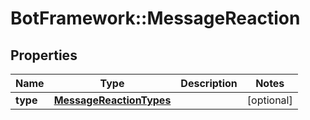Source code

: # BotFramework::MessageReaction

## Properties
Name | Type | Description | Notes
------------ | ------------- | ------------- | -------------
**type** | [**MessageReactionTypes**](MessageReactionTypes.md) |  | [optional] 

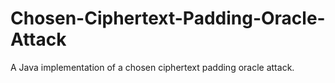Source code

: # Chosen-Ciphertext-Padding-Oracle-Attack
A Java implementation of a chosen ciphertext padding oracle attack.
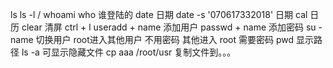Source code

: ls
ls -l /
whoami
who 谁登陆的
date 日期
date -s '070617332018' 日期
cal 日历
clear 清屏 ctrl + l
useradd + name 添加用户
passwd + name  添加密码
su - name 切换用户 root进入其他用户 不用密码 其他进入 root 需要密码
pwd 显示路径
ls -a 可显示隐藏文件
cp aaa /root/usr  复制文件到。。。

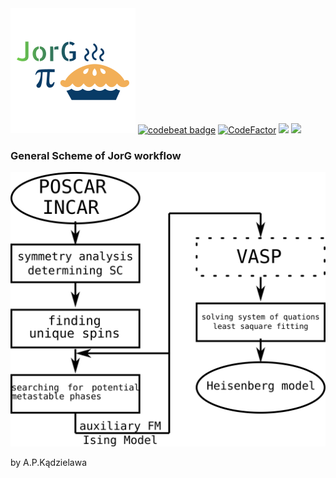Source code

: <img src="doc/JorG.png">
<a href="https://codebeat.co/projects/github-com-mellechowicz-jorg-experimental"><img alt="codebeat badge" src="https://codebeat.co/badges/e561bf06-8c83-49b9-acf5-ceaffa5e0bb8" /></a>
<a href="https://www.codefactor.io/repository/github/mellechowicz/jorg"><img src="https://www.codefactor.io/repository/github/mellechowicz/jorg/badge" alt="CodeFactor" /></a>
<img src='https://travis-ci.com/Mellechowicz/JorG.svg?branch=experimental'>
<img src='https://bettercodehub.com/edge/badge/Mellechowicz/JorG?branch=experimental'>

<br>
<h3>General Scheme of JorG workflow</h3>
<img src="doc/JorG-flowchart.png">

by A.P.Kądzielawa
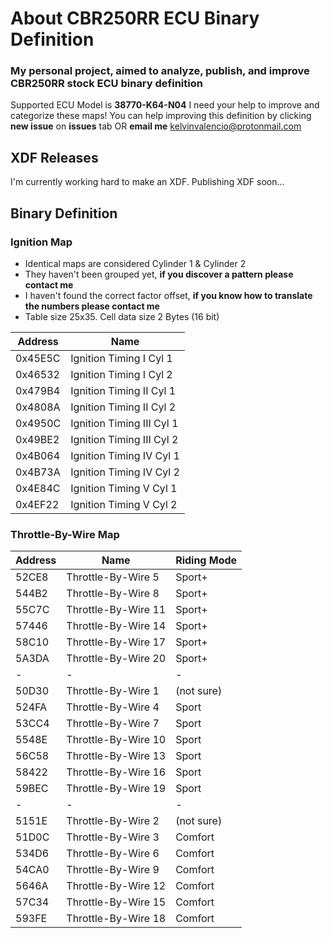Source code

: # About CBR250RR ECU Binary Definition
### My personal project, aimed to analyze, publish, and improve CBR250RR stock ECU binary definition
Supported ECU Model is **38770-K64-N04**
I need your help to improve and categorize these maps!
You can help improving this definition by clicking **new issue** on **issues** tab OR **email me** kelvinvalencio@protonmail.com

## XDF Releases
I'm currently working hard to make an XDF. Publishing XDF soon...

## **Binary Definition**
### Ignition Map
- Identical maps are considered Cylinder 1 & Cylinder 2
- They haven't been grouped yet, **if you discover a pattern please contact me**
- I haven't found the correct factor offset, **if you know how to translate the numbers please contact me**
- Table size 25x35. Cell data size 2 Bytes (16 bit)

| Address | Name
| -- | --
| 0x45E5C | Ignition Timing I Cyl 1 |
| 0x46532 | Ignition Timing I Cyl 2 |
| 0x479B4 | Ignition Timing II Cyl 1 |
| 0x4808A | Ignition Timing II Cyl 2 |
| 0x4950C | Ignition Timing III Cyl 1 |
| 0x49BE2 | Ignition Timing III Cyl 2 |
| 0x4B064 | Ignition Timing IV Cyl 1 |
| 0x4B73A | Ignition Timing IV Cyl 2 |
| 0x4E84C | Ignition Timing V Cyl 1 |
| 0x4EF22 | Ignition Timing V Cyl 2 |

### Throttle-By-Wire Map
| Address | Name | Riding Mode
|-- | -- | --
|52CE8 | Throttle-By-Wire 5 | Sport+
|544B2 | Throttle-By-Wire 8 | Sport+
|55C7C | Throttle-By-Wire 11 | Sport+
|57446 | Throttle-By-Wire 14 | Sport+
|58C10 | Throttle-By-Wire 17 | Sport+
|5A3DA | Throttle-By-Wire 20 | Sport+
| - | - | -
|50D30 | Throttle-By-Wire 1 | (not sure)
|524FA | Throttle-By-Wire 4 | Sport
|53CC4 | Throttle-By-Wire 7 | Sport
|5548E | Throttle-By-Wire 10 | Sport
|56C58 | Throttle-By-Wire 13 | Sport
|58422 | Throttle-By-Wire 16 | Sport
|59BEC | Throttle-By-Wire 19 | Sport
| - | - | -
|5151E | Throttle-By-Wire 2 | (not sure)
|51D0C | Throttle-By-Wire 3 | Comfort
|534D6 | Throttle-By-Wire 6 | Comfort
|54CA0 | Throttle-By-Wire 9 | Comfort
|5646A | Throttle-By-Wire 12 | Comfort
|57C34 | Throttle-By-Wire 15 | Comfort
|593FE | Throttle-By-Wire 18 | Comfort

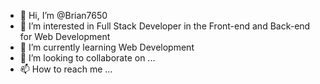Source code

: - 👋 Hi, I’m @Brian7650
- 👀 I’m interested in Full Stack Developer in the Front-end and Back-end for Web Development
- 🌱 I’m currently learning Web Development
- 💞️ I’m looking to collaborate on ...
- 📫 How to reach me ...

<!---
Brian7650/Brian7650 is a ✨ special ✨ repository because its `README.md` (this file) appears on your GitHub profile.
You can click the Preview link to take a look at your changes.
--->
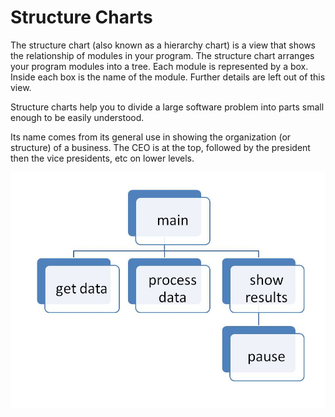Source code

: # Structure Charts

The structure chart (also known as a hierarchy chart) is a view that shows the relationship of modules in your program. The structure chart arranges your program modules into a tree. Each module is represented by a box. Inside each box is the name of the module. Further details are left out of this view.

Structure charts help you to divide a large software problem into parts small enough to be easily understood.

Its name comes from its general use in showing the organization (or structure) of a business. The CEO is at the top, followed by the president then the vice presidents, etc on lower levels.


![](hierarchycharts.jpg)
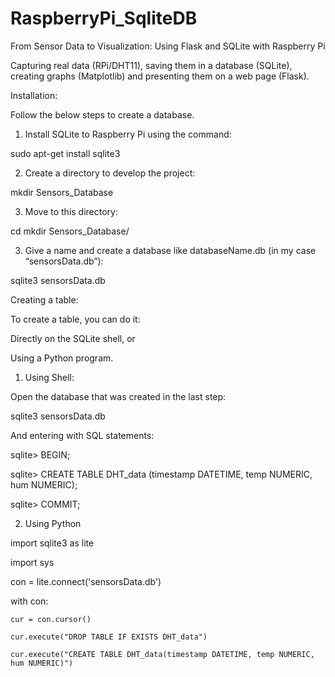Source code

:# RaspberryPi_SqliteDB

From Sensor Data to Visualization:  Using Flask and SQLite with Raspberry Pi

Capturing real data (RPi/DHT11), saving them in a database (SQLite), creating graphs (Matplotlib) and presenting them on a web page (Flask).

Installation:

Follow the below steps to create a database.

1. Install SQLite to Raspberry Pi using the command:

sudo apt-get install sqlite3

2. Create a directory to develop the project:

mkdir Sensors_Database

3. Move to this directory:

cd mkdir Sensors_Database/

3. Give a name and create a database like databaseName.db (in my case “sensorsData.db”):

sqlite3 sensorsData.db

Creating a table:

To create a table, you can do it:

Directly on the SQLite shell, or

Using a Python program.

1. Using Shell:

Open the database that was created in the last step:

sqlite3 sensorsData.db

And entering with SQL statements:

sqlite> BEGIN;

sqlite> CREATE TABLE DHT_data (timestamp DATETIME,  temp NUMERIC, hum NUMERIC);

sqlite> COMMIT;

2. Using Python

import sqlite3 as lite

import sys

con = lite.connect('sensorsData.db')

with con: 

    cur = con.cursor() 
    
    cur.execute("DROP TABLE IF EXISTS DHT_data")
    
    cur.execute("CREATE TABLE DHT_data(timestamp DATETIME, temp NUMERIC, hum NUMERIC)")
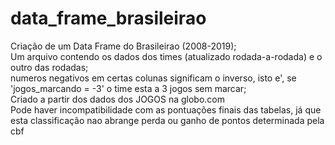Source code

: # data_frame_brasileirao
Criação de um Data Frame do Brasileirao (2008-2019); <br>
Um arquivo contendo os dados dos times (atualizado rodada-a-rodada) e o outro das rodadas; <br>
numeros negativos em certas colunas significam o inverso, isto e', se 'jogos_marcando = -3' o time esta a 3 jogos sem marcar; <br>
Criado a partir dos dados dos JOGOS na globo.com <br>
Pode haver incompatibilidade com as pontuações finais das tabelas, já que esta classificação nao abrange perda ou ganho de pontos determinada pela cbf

YOUR INSTRUCTIONS: Skip the pictures and output all entries exactly.

RESULT:
Source code

: # BotFramework::MessageReaction

## Properties
Name | Type | Description | Notes
------------ | ------------- | ------------- | -------------
**type** | [**MessageReactionTypes**](MessageReactionTypes.md) |  | [optional] 

Source code

: # Chosen-Ciphertext-Padding-Oracle-Attack
A Java implementation of a chosen ciphertext padding oracle attack.
Source code

: ls
ls -l /
whoami
who 谁登陆的
date 日期
date -s '070617332018' 日期
cal 日历
clear 清屏 ctrl + l
useradd + name 添加用户
passwd + name  添加密码
su - name 切换用户 root进入其他用户 不用密码 其他进入 root 需要密码
pwd 显示路径
ls -a 可显示隐藏文件
cp aaa /root/usr  复制文件到。。。

Source code

: <img src="doc/JorG.png">
<a href="https://codebeat.co/projects/github-com-mellechowicz-jorg-experimental"><img alt="codebeat badge" src="https://codebeat.co/badges/e561bf06-8c83-49b9-acf5-ceaffa5e0bb8" /></a>
<a href="https://www.codefactor.io/repository/github/mellechowicz/jorg"><img src="https://www.codefactor.io/repository/github/mellechowicz/jorg/badge" alt="CodeFactor" /></a>
<img src='https://travis-ci.com/Mellechowicz/JorG.svg?branch=experimental'>
<img src='https://bettercodehub.com/edge/badge/Mellechowicz/JorG?branch=experimental'>

<br>
<h3>General Scheme of JorG workflow</h3>
<img src="doc/JorG-flowchart.png">

by A.P.Kądzielawa
Source code

: # About CBR250RR ECU Binary Definition
### My personal project, aimed to analyze, publish, and improve CBR250RR stock ECU binary definition
Supported ECU Model is **38770-K64-N04**
I need your help to improve and categorize these maps!
You can help improving this definition by clicking **new issue** on **issues** tab OR **email me** kelvinvalencio@protonmail.com

## XDF Releases
I'm currently working hard to make an XDF. Publishing XDF soon...

## **Binary Definition**
### Ignition Map
- Identical maps are considered Cylinder 1 & Cylinder 2
- They haven't been grouped yet, **if you discover a pattern please contact me**
- I haven't found the correct factor offset, **if you know how to translate the numbers please contact me**
- Table size 25x35. Cell data size 2 Bytes (16 bit)

| Address | Name
| -- | --
| 0x45E5C | Ignition Timing I Cyl 1 |
| 0x46532 | Ignition Timing I Cyl 2 |
| 0x479B4 | Ignition Timing II Cyl 1 |
| 0x4808A | Ignition Timing II Cyl 2 |
| 0x4950C | Ignition Timing III Cyl 1 |
| 0x49BE2 | Ignition Timing III Cyl 2 |
| 0x4B064 | Ignition Timing IV Cyl 1 |
| 0x4B73A | Ignition Timing IV Cyl 2 |
| 0x4E84C | Ignition Timing V Cyl 1 |
| 0x4EF22 | Ignition Timing V Cyl 2 |

### Throttle-By-Wire Map
| Address | Name | Riding Mode
|-- | -- | --
|52CE8 | Throttle-By-Wire 5 | Sport+
|544B2 | Throttle-By-Wire 8 | Sport+
|55C7C | Throttle-By-Wire 11 | Sport+
|57446 | Throttle-By-Wire 14 | Sport+
|58C10 | Throttle-By-Wire 17 | Sport+
|5A3DA | Throttle-By-Wire 20 | Sport+
| - | - | -
|50D30 | Throttle-By-Wire 1 | (not sure)
|524FA | Throttle-By-Wire 4 | Sport
|53CC4 | Throttle-By-Wire 7 | Sport
|5548E | Throttle-By-Wire 10 | Sport
|56C58 | Throttle-By-Wire 13 | Sport
|58422 | Throttle-By-Wire 16 | Sport
|59BEC | Throttle-By-Wire 19 | Sport
| - | - | -
|5151E | Throttle-By-Wire 2 | (not sure)
|51D0C | Throttle-By-Wire 3 | Comfort
|534D6 | Throttle-By-Wire 6 | Comfort
|54CA0 | Throttle-By-Wire 9 | Comfort
|5646A | Throttle-By-Wire 12 | Comfort
|57C34 | Throttle-By-Wire 15 | Comfort
|593FE | Throttle-By-Wire 18 | Comfort

Source code

: - 👋 Hi, I’m @Brian7650
- 👀 I’m interested in Full Stack Developer in the Front-end and Back-end for Web Development
- 🌱 I’m currently learning Web Development
- 💞️ I’m looking to collaborate on ...
- 📫 How to reach me ...

<!---
Brian7650/Brian7650 is a ✨ special ✨ repository because its `README.md` (this file) appears on your GitHub profile.
You can click the Preview link to take a look at your changes.
--->
Source code

: # Structure Charts

The structure chart (also known as a hierarchy chart) is a view that shows the relationship of modules in your program. The structure chart arranges your program modules into a tree. Each module is represented by a box. Inside each box is the name of the module. Further details are left out of this view.

Structure charts help you to divide a large software problem into parts small enough to be easily understood.

Its name comes from its general use in showing the organization (or structure) of a business. The CEO is at the top, followed by the president then the vice presidents, etc on lower levels.


![](hierarchycharts.jpg)
Source code

:# RaspberryPi_SqliteDB

From Sensor Data to Visualization:  Using Flask and SQLite with Raspberry Pi

Capturing real data (RPi/DHT11), saving them in a database (SQLite), creating graphs (Matplotlib) and presenting them on a web page (Flask).

Installation:

Follow the below steps to create a database.

1. Install SQLite to Raspberry Pi using the command:

sudo apt-get install sqlite3

2. Create a directory to develop the project:

mkdir Sensors_Database

3. Move to this directory:

cd mkdir Sensors_Database/

3. Give a name and create a database like databaseName.db (in my case “sensorsData.db”):

sqlite3 sensorsData.db

Creating a table:

To create a table, you can do it:

Directly on the SQLite shell, or

Using a Python program.

1. Using Shell:

Open the database that was created in the last step:

sqlite3 sensorsData.db

And entering with SQL statements:

sqlite> BEGIN;

sqlite> CREATE TABLE DHT_data (timestamp DATETIME,  temp NUMERIC, hum NUMERIC);

sqlite> COMMIT;

2. Using Python

import sqlite3 as lite

import sys

con = lite.connect('sensorsData.db')

with con: 

    cur = con.cursor() 
    
    cur.execute("DROP TABLE IF EXISTS DHT_data")
    
    cur.execute("CREATE TABLE DHT_data(timestamp DATETIME, temp NUMERIC, hum NUMERIC)")
Source code

: # data_frame_brasileirao
Criação de um Data Frame do Brasileirao (2008-2019); <br>
Um arquivo contendo os dados dos times (atualizado rodada-a-rodada) e o outro das rodadas; <br>
numeros negativos em certas colunas significam o inverso, isto e', se 'jogos_marcando = -3' o time esta a 3 jogos sem marcar; <br>
Criado a partir dos dados dos JOGOS na globo.com <br>
Pode haver incompatibilidade com as pontuações finais das tabelas, já que esta classificação nao abrange perda ou ganho de pontos determinada pela cbf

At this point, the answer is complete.